Quizás, aunque tratemos de aprender a no soñar, lo que tenemos que aprender es a no recibir, porque no todo el mundo va a tener el mismo punto de vista que nosotros, no todos nos involucramos por igual, no todos nos volcamos del mismo modo en algo en alguien, y aunque nos duela, no podemos pretender que en ninguna relación estén las cosas al 50%. Siempre hay alguien que quiere más que otro, ya sea en el amor, en la amistad, en la familia e incluso en una simple relación profesional... ¿el resto que aparentan? Pues eso, meras apariencias, una fachada.

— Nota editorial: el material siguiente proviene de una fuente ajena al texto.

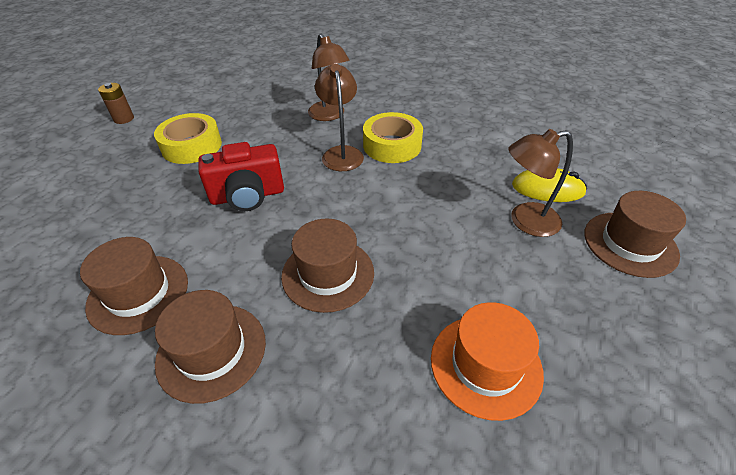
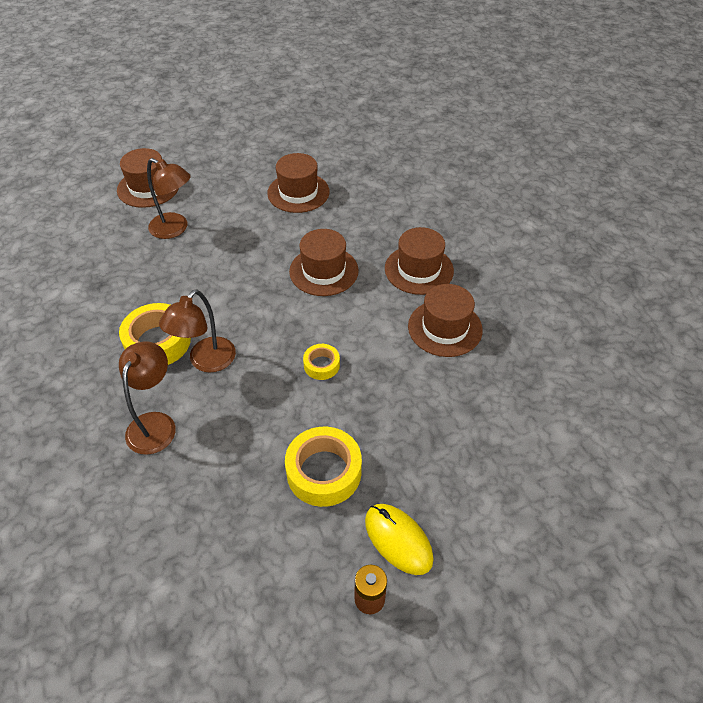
camera: 140 degrees left, 5 degrees up
red camera [199,142,284,211] -> yellow tape [303,344,340,380]
orange hat [431,302,544,421] -> brown hat [267,153,330,213]
yellow mouse [512,168,587,202] -> yellow mouse moved to [365,504,434,575]

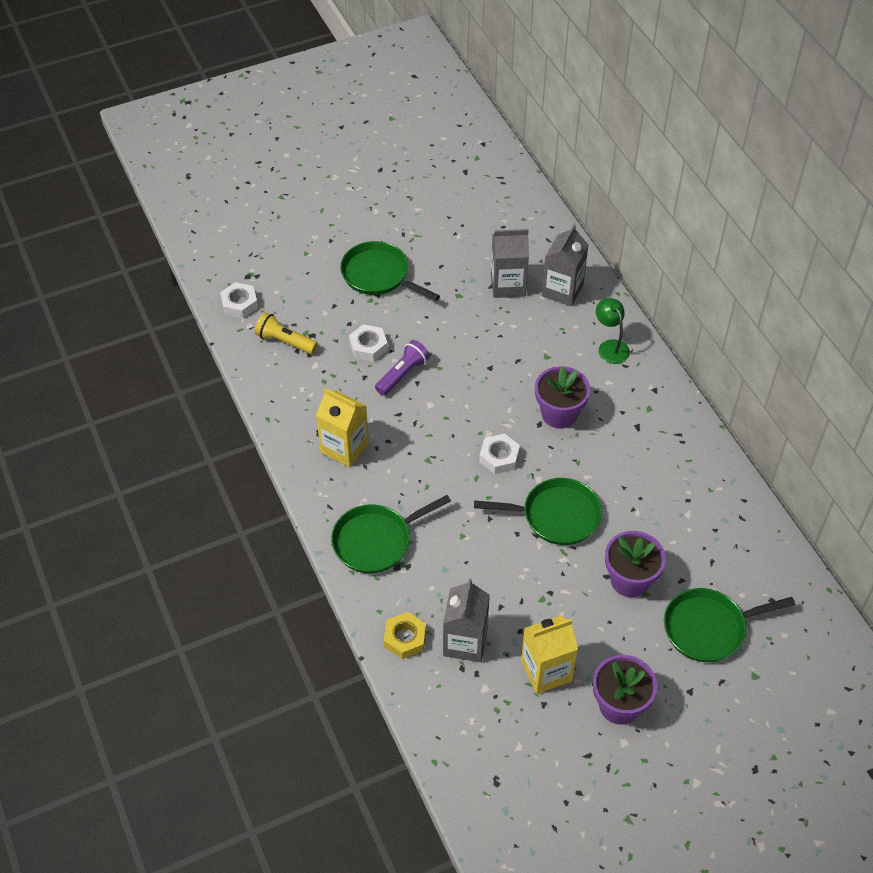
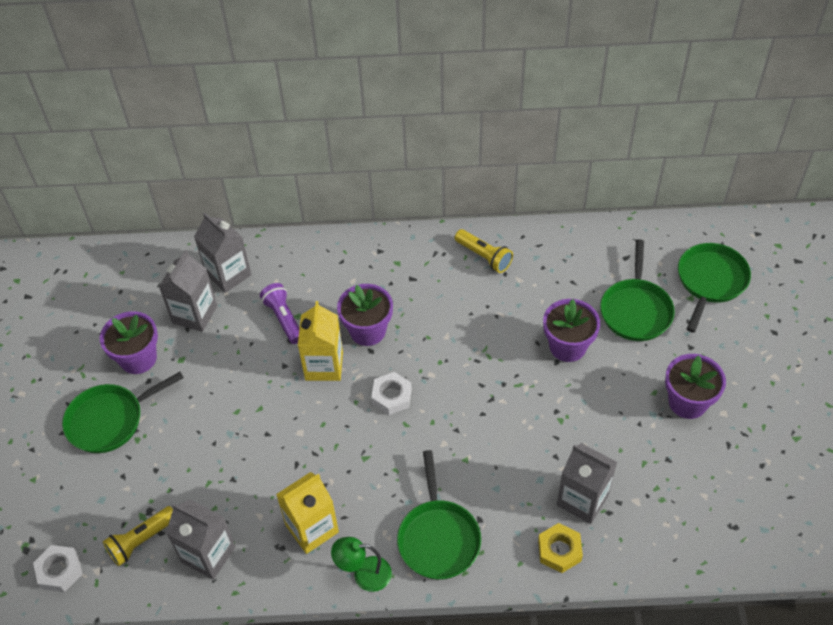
camera: 65 degrees left, 0 degrees up
white nut [349,324,388,362] -> none
purple flashlight [375,340,430,396] -> purple flashlight moved to [260,283,299,344]
green pan [474,478,602,545] -> green pan moved to [678,243,751,333]
yellow carton [521,615,578,694] -> yellow carton moved to [298,301,343,381]
green lamp [596,298,630,364] -> green lamp moved to [331,537,392,592]
none -> purple flower pot [100,311,158,374]
none -> grey carton [166,499,235,580]
none -> yellow flashlight [455,229,513,273]

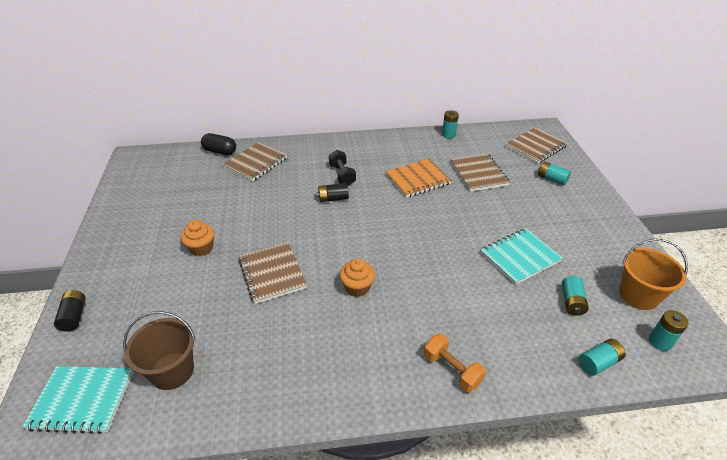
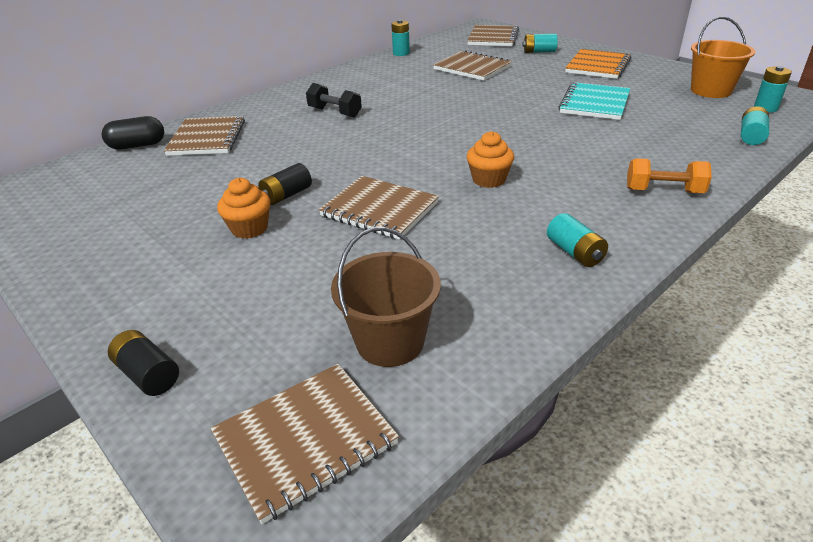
camera: 35 degrees left, 5 degrees down
turquoise notebook [23,366,133,434] -> brown notebook [211,364,399,524]
black battery [317,183,349,202] -> black battery moved to [258,163,312,205]
orange notebook [385,158,452,198] -> orange notebook moved to [565,49,632,79]
turquoise battery [562,276,589,316] -> turquoise battery moved to [547,213,608,267]

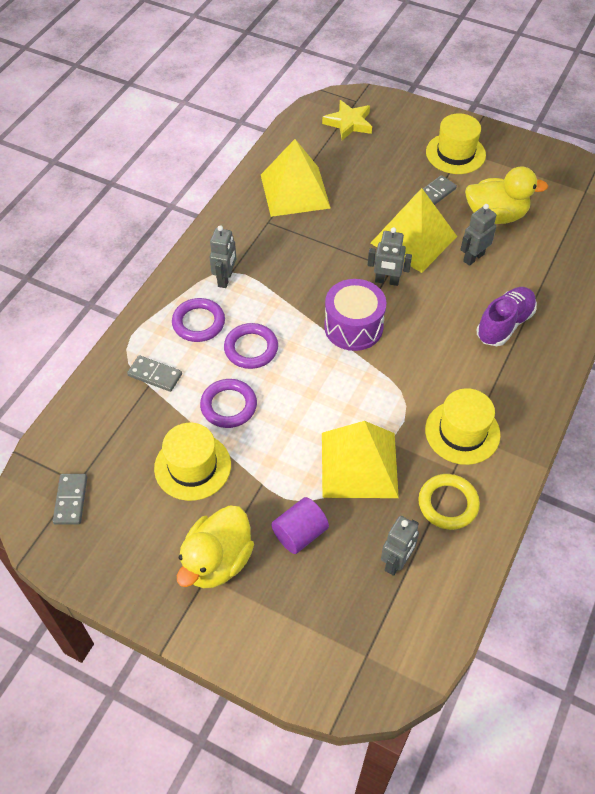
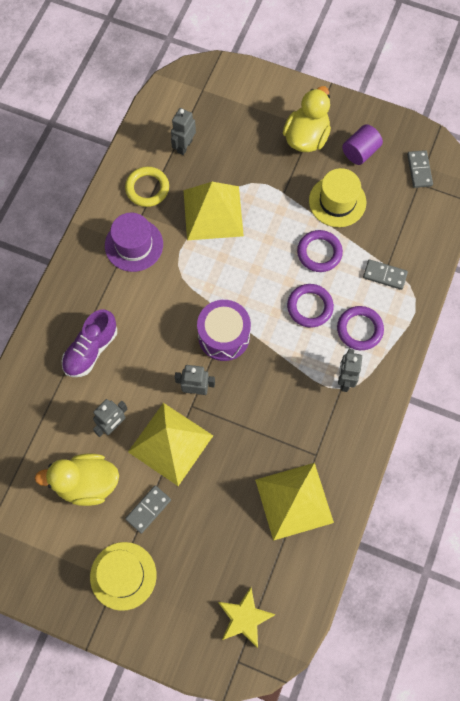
camera: 175 degrees right, 15 degrees up
purple cylinder [271,497,329,554] -> purple cylinder moved to [342,124,383,165]
yellow hat [425,388,501,465] -> purple hat [105,213,163,272]

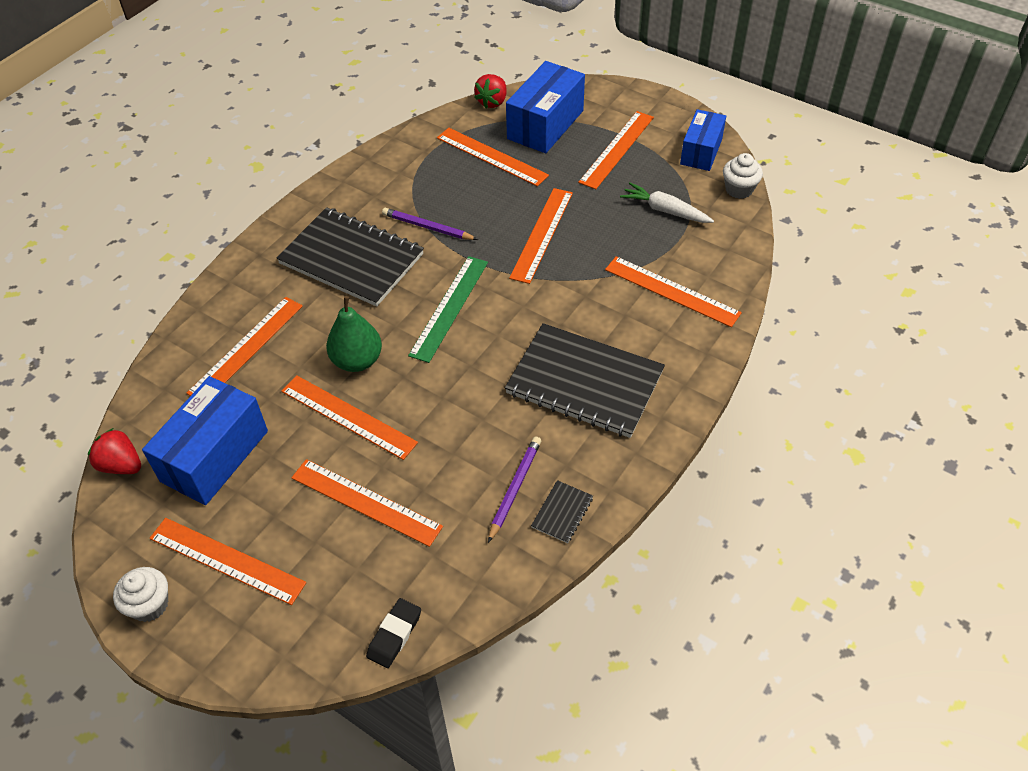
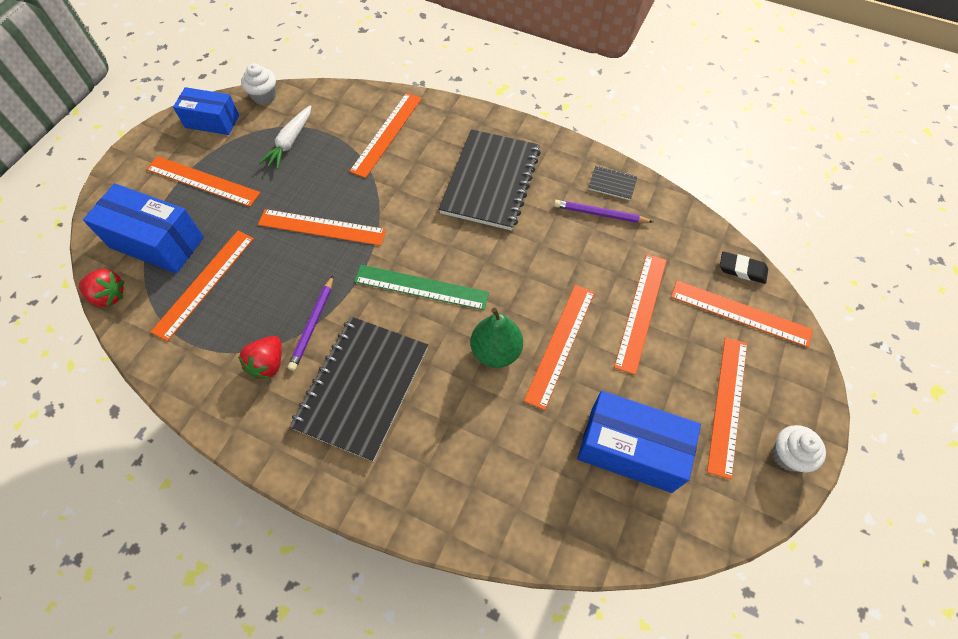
camera: 100 degrees left, 10 degrees up
red strawberry [88,428,141,474] -> red strawberry moved to [238,336,282,379]
orange ruler [187,297,303,396] -> orange ruler moved to [671,281,813,347]

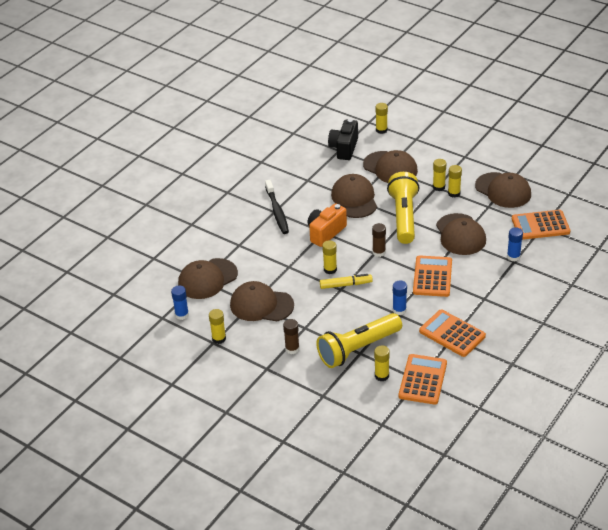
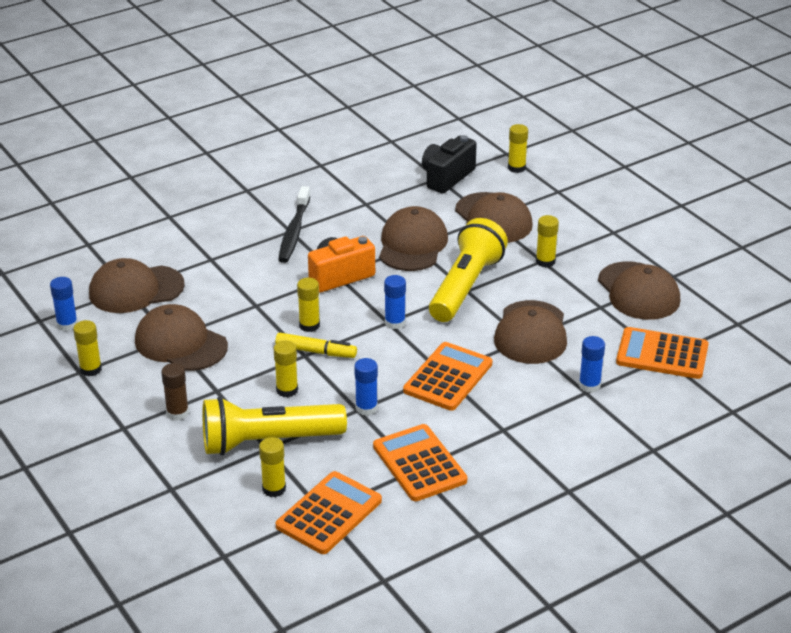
camera: 20 degrees right, 5 degrees down
brown glue stick [372,223,386,257] -> blue glue stick [384,275,406,329]
yellow glue stick [448,165,462,198] -> yellow glue stick moved to [273,341,298,397]

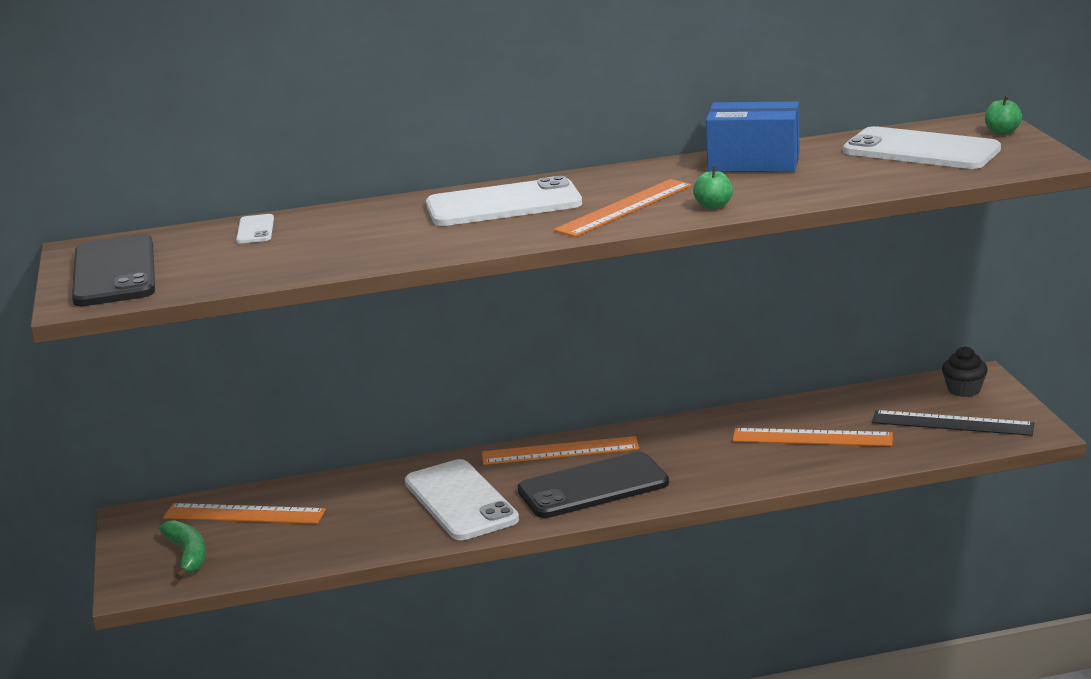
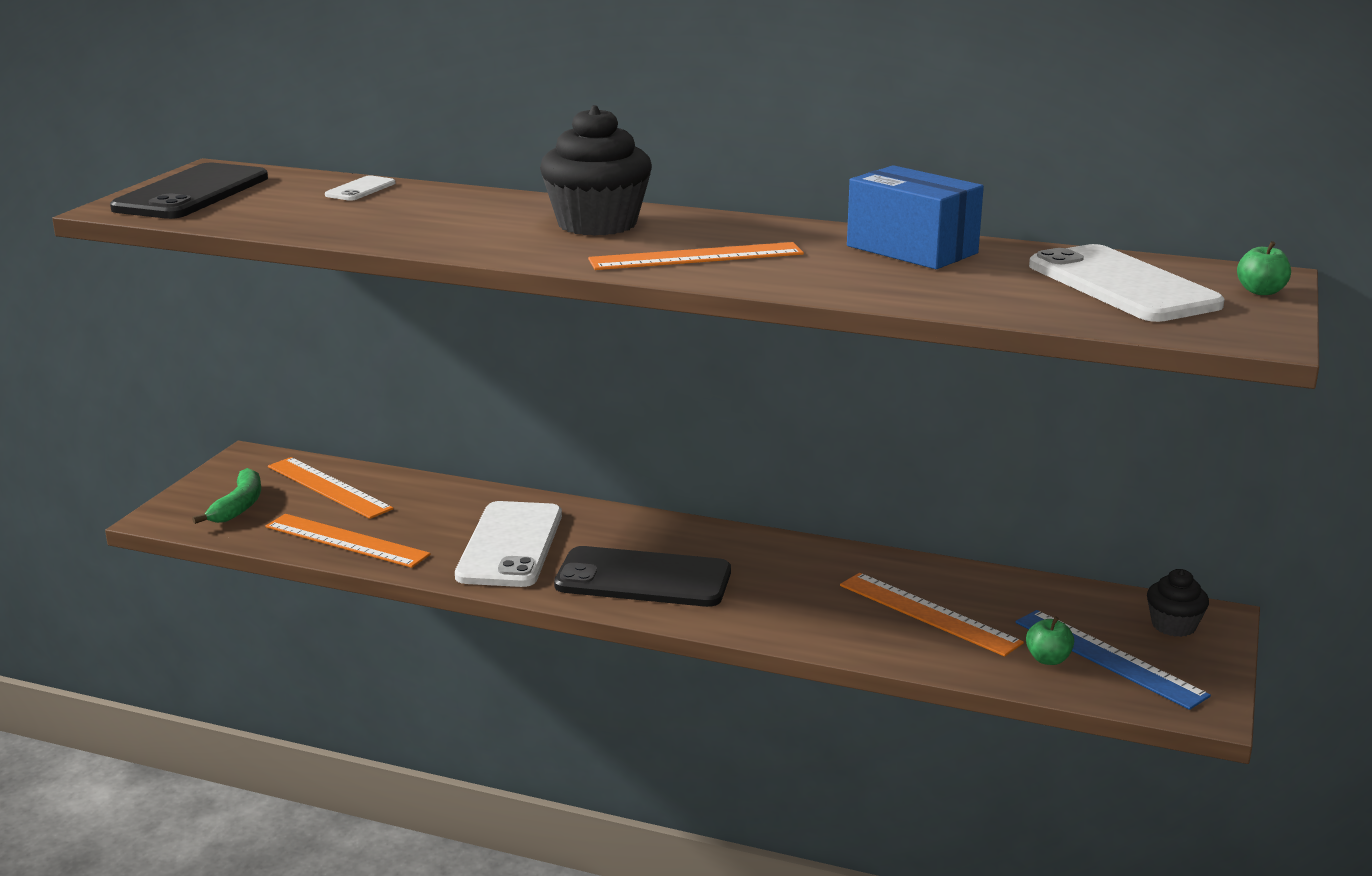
camera: 30 degrees right, 0 degrees up
white phone [426,176,582,226] -> black cupcake [540,105,652,236]
orange ruler [482,436,639,465] -> orange ruler moved to [265,514,431,568]
green apple [693,166,733,209] -> green apple moved to [1026,616,1074,665]
black ruler [872,410,1034,436] -> blue ruler [1015,610,1211,710]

El día que aprendí a no soñar fue el mismo que me di cuenta de que odio las fechas importantes, porque siempre me pongo nostálgica y acabo llorando, que me emocionan para bien las sorpresas y que no me gustan las despedidas sin fecha de caducidad establecida, esas que no sabes cuanto van a durar y que dejan vacíos increíbles en el corazón de las personas, otra razón más para aprender a no soñar. Que no existen los para siempre ni los de este agua no beberé.
Y por último aprendí que deberíamos aprender a prometer sin cumplir un poco menos y a dar sin prometer un poco más, que ahí esta la clave de encontrarnos en el otro una sonrisa sincera.